Note : I have removed a few IP addresses from the log. 

On Thu, Jun 18, 2020 at 12:08 AM Till Rohrmann <[hidden email]> wrote:
Hi Sourabh,

do you have access to the cluster logs? They could be helpful for debugging the problem. Which version of Flink are you using?

Cheers,
Till

On Wed, Jun 17, 2020 at 7:39 PM Sourabh Mehta <[hidden email]> wrote:
No, I am not.

On Wed, 17 Jun 2020 at 10:48 PM, Chesnay Schepler <[hidden email]> wrote:
Are you by any chance creating a local environment via (Stream)ExecutionEnvironment#createLocalEnvironment?
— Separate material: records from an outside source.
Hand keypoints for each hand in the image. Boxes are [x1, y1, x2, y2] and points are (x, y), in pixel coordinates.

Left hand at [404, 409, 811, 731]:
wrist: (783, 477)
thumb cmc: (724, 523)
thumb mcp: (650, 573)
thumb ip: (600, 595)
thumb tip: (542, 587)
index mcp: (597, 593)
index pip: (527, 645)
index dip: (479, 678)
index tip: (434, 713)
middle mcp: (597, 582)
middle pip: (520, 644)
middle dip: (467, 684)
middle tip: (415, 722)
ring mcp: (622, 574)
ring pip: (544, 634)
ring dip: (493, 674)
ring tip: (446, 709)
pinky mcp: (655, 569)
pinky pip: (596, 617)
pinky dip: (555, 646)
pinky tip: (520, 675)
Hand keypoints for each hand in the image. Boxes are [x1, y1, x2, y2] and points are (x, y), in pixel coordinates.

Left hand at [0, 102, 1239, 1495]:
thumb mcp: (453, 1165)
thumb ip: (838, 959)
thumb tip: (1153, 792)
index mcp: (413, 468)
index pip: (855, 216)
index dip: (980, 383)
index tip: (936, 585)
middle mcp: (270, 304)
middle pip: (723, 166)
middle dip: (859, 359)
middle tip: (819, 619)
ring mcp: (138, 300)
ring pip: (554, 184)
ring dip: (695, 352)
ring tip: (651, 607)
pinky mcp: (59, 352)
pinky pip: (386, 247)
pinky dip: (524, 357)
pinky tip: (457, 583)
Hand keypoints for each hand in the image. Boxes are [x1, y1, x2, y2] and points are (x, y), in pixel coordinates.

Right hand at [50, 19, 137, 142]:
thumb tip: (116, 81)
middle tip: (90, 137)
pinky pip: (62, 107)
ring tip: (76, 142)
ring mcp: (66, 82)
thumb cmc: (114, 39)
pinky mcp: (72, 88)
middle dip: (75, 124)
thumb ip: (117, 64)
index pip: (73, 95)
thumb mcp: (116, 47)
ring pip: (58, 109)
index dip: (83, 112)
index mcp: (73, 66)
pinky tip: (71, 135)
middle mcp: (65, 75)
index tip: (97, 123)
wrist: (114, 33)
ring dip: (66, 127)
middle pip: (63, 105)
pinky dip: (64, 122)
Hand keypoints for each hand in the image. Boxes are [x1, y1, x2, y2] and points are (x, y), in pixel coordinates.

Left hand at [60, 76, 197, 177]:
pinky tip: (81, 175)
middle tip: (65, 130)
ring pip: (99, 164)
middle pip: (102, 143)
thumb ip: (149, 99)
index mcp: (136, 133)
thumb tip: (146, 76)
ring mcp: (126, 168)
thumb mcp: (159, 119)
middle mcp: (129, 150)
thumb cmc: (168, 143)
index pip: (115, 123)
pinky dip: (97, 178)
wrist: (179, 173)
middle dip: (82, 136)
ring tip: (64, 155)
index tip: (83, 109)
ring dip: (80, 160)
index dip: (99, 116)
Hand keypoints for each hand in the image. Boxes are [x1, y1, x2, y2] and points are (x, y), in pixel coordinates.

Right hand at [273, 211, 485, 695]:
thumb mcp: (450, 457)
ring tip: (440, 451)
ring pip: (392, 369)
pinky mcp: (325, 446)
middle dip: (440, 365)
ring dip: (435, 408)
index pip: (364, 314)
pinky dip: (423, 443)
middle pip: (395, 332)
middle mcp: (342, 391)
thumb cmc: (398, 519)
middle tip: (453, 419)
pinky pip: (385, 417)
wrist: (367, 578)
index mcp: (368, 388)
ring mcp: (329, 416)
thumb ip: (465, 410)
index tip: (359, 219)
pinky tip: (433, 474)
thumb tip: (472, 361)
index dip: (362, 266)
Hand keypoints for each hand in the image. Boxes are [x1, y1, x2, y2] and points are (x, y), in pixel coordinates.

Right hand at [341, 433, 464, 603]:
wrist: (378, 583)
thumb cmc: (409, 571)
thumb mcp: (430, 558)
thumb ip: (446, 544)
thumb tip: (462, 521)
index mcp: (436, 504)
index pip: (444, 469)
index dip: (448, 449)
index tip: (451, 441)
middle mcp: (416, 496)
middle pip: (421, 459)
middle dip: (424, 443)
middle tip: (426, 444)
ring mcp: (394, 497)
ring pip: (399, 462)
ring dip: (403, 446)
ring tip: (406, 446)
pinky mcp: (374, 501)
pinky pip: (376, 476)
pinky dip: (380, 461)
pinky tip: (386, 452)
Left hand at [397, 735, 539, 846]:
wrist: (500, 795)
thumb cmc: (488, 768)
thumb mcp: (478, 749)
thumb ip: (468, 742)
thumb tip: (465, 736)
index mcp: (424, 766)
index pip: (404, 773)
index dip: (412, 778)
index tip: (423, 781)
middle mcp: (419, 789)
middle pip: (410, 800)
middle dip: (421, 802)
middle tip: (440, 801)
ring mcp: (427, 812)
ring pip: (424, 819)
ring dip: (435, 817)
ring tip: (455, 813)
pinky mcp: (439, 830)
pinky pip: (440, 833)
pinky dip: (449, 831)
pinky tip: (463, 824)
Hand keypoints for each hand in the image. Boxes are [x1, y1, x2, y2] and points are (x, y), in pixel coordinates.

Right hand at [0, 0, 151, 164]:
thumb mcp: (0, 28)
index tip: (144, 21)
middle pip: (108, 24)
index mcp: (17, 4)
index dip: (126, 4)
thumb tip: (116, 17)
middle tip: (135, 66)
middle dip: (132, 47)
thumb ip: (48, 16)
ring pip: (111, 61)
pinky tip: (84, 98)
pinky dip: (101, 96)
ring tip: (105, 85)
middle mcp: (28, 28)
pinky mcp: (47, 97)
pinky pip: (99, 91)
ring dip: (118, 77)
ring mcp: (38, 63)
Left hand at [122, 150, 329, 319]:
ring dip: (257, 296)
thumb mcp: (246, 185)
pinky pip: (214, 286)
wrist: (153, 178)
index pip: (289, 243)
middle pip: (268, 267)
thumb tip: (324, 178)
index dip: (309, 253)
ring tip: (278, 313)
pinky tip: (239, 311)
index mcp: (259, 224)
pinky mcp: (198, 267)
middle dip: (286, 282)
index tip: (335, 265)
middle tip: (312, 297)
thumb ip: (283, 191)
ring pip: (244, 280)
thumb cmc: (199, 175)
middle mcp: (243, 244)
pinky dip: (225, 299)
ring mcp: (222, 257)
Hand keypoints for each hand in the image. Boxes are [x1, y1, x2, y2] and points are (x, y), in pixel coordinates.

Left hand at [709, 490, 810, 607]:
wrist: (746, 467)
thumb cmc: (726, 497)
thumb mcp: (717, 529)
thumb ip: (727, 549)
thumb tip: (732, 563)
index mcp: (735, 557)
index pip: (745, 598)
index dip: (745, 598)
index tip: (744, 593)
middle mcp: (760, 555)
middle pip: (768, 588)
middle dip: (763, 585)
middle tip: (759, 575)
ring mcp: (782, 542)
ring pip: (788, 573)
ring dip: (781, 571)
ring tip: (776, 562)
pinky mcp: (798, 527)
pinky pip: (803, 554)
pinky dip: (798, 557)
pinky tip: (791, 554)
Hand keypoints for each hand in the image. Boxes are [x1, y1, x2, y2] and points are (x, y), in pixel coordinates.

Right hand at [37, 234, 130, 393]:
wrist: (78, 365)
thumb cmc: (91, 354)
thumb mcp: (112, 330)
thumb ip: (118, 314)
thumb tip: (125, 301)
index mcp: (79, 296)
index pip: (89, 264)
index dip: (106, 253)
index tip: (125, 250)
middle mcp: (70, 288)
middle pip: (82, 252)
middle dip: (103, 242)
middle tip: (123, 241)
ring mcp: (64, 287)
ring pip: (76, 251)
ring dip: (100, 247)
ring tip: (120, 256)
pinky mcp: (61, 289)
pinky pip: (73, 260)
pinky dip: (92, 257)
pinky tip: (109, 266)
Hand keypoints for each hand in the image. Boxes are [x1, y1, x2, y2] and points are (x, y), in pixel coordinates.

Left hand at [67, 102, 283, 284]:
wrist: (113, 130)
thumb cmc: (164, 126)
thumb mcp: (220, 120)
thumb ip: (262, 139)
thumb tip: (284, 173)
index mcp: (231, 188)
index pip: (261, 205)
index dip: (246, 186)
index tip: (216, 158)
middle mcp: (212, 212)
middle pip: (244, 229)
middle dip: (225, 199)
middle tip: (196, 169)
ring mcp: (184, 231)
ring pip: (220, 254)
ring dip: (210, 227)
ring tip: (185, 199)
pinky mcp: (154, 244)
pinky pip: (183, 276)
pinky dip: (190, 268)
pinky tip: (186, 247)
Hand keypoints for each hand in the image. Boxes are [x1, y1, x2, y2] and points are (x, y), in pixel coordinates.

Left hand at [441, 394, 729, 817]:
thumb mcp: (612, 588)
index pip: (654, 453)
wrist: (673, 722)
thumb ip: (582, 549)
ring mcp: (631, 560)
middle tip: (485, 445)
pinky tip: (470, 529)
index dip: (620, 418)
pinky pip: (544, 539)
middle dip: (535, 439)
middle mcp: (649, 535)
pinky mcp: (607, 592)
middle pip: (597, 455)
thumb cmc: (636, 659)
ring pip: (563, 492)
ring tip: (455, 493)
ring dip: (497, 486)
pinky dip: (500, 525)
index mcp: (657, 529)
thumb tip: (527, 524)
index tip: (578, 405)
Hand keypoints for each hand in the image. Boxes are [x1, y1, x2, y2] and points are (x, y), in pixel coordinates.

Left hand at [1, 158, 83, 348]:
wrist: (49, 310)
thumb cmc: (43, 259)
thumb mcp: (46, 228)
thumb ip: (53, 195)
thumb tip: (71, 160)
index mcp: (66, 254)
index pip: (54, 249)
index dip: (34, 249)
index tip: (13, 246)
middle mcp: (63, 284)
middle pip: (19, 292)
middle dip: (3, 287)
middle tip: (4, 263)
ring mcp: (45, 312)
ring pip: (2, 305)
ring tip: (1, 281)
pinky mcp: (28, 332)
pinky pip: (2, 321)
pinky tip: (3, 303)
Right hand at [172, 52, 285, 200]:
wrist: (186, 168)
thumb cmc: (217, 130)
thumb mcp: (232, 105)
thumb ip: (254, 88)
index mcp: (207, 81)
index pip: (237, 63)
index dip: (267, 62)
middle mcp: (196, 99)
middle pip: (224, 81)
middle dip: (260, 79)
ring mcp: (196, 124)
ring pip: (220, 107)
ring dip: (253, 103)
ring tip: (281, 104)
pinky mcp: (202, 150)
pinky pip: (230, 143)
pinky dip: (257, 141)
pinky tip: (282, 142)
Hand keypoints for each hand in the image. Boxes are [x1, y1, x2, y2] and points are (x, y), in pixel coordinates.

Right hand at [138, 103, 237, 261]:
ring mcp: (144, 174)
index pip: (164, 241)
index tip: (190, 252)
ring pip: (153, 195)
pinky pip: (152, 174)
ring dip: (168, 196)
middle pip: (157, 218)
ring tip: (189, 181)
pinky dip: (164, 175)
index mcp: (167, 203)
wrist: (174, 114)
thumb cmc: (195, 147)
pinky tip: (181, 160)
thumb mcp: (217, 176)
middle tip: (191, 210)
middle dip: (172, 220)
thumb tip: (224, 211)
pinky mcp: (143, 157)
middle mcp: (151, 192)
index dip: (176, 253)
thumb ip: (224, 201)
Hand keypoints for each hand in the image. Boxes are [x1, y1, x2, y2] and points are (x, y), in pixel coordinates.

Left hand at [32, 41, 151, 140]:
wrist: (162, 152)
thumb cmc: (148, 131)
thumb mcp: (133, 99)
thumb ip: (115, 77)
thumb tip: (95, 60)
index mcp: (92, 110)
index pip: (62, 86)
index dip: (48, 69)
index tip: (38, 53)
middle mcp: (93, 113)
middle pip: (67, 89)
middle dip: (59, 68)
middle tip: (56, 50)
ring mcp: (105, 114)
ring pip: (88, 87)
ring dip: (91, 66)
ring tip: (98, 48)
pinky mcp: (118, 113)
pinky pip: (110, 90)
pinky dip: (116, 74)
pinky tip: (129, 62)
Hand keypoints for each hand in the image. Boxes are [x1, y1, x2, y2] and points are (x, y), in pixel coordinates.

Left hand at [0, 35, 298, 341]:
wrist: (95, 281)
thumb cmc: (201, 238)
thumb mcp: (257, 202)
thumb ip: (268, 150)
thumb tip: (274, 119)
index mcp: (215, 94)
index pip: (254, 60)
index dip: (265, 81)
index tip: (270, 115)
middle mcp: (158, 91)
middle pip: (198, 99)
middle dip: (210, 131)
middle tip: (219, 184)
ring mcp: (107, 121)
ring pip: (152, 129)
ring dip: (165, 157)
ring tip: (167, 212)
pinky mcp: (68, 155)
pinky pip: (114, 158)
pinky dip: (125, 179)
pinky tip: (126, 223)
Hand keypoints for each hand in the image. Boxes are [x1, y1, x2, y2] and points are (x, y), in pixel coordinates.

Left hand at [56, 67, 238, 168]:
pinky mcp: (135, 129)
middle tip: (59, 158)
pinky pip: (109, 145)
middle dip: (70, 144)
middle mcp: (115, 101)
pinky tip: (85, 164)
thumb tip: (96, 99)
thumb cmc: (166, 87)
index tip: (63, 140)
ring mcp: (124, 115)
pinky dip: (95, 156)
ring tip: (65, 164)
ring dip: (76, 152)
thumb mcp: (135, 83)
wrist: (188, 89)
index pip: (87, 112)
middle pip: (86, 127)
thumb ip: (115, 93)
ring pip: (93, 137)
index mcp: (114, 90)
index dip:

On 17/06/2020 17:05, Sourabh Mehta wrote:
Hi Team,

I'm  exploring flink for one of my use case, I'm facing some issues while running a flink job in cluster mode. Below are the steps I followed to setup and run job in cluster mode :

2. After setting up the cluster I could see the flink session started and could see the UI for the same.

3 Submitted job from dataproc master node using below command

sudo HADOOP_CONF_DIR=/etc/hadoop/conf /usr/lib/flink/bin/flink run -m yarn-cluster -yid application_1592311654771_0001 -class com.sm.flink.FlinkDriver /usr/lib/flink/lib/flink-1.0.10-sm-SNAPSHOT.jar hdfs://cluster-flink-poc-m:8020/user/flink/rocksdb/

After running the job I see the job started successfully but created a mini local cluster and ran in local mode. I don't see any jobs submitted to JobManger and I also see 0 task managers on UI.

Can someone please help me understand here?, do let me know what input is required to investigate the same.